I've found Google (at least in AI Studio) are the only provider NOT to nerf their models after a few weeks
IME, they definitely nerf models. gemini-2.5-pro-exp-03-25 through AI Studio was amazing at release and steadily degraded. The quality started tanking around the time they hid CoT.
I don't use AI studio for my work. I used Antigravity/Gemini CLI and 3 pro was great for few weeks and now it's worse than 3 flash or any smaller model from competitor which are rated lower on benchmarks
Appears the only difference to 3.0 Pro Preview is Medium reasoning. Model naming has long gone from even trying to make sense, but considering 3.0 is still in preview itself, increasing the number for such a minor change is not a move in the right direction.
Maybe that's the only API-visible change, saying nothing about the actual capabilities of the model?
> increasing the number for such a minor change is not a move in the right direction
A .1 model number increase seems reasonable for more than doubling ARC-AGI 2 score and increasing so many other benchmarks.
What would you have named it?
I disagree. Incrementing the minor number makes so much more sense than “gemini-3-pro-preview-1902” or something.
According to the blog post, it should be also great at drawing pelicans riding a bicycle.

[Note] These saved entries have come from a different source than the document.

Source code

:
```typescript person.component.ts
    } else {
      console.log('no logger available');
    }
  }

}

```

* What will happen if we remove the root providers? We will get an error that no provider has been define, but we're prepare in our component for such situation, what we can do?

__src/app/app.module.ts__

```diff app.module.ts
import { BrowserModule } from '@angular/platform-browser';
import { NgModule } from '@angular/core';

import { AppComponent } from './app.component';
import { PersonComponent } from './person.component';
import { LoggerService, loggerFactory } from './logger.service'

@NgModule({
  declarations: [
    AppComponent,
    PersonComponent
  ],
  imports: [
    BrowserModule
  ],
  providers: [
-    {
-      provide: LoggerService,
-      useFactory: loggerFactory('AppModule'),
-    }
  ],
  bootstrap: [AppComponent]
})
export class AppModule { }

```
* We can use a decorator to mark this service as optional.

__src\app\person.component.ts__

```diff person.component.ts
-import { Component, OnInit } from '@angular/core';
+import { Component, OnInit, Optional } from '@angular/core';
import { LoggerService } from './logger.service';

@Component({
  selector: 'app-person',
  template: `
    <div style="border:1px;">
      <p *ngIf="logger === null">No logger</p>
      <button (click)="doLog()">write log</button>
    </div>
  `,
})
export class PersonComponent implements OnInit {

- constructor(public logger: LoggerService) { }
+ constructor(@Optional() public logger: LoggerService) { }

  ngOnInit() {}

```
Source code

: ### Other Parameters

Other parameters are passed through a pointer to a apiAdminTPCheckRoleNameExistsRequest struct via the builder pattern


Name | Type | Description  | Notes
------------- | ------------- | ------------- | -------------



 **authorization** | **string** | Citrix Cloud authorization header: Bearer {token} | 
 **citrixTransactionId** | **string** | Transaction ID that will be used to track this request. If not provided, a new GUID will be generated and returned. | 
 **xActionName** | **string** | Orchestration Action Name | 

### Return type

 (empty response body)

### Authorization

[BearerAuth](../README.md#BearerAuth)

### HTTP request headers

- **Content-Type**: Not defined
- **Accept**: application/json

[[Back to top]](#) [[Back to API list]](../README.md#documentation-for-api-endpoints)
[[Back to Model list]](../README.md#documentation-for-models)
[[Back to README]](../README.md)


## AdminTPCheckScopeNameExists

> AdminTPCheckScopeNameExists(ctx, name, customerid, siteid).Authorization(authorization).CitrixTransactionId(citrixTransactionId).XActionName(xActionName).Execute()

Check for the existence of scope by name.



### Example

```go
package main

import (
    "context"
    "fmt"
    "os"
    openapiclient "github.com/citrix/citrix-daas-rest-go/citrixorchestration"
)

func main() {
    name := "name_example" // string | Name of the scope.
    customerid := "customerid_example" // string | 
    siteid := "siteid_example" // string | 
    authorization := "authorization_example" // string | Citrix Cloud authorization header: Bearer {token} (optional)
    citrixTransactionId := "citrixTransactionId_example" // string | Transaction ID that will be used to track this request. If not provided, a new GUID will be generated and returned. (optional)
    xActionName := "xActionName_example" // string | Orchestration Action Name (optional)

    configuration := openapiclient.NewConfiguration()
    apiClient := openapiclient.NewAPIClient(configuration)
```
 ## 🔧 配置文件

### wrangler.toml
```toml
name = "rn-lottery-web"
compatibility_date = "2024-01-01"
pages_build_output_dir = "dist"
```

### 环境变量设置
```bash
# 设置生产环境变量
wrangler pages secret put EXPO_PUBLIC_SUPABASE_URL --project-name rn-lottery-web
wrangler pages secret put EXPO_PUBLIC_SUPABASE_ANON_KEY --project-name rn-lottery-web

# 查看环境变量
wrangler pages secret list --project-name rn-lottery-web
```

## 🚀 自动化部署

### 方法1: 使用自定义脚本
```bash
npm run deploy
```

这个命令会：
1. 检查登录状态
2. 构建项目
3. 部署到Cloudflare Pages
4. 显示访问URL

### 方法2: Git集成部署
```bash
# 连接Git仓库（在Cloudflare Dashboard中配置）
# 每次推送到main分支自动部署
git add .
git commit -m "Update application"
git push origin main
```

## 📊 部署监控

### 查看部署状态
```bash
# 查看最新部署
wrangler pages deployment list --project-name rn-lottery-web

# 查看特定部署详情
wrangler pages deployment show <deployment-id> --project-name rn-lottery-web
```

Another preview release. Does that mean the recommended model by Google for production is 2.5 Flash and Pro? Not talking about what people are actually doing but the google recommendation. Kind of crazy if that is the case
Where is Simon's pelican?
Not Simon's but here is one: https://news.ycombinator.com/item?id=47075709
Thank you!
Please no, let's not.
Doesn't show as available in gemini CLI for me. I have one of those "AI Pro" packages, but don't see it. Typical for Google, completely unclear how to actually use their stuff.
I always try Gemini models when they get updated with their flashy new benchmark scores, but always end up using Claude and Codex again...
I get the impression that Google is focusing on benchmarks but without assessing whether the models are actually improving in practical use-cases.
I.e. they are benchmaxing
Gemini is "in theory" smart, but in practice is much, much worse than Claude and Codex.
> but without assessing whether the models are actually improving in practical use-cases
Which cases? Not trying to sound bad but you didn't even provide of cases you are using Claude\Codex\Gemini for.
I'm glad someone else is finally saying this, I've been mentioning this left and right and sometimes I feel like I'm going crazy that not more people are noticing it.
Gemini can go off the rails SUPER easily. It just devolves into a gigantic mess at the smallest sign of trouble.
For the past few weeks, I've also been using XML-like tags in my prompts more often. Sometimes preferring to share previous conversations with `<user>` and `<assistant>` tags. Opus/Sonnet handles this just fine, but Gemini has a mental breakdown. It'll just start talking to itself.
Even in totally out-of-the-ordinary sessions, it goes crazy. After a while, it'll start saying it's going to do something, and then it pretends like it's done that thing, all in the same turn. A turn that never ends. Eventually it just starts spouting repetitive nonsense.
And you would think this is just because the bigger the context grows, the worse models tend to get. But no! This can happen well below even the 200.000 token mark.
I exclusively use Gemini for Chat nowadays, and it's been great mostly. It's fast, it's good, and the app works reliably now. On top of that I got it for free with my Pixel phone.
For development I tend to use Antigravity with Sonnet 4.5, or Gemini Flash if it's about a GUI change in React. The layout and design of Gemini has been superior to Claude models in my opinion, at least at the time. Flash also works significantly faster.
And all of it is essentially free for now. I can even select Opus 4.6 in Antigravity, but I did not yet give it a try.
Honestly doesn't feel like Google is targeting the agentic coding crowd so much as they are the knowledge worker / researcher / search-engine-replacement market?
Agree Gemini as a model is fairly incompetent inside their own CLI tool as well as in opencode. But I find it useful as a research and document analysis tool.
I'd love a new Gemini agent that isn't written with Node.js. Not sure why they think that's a good distribution model.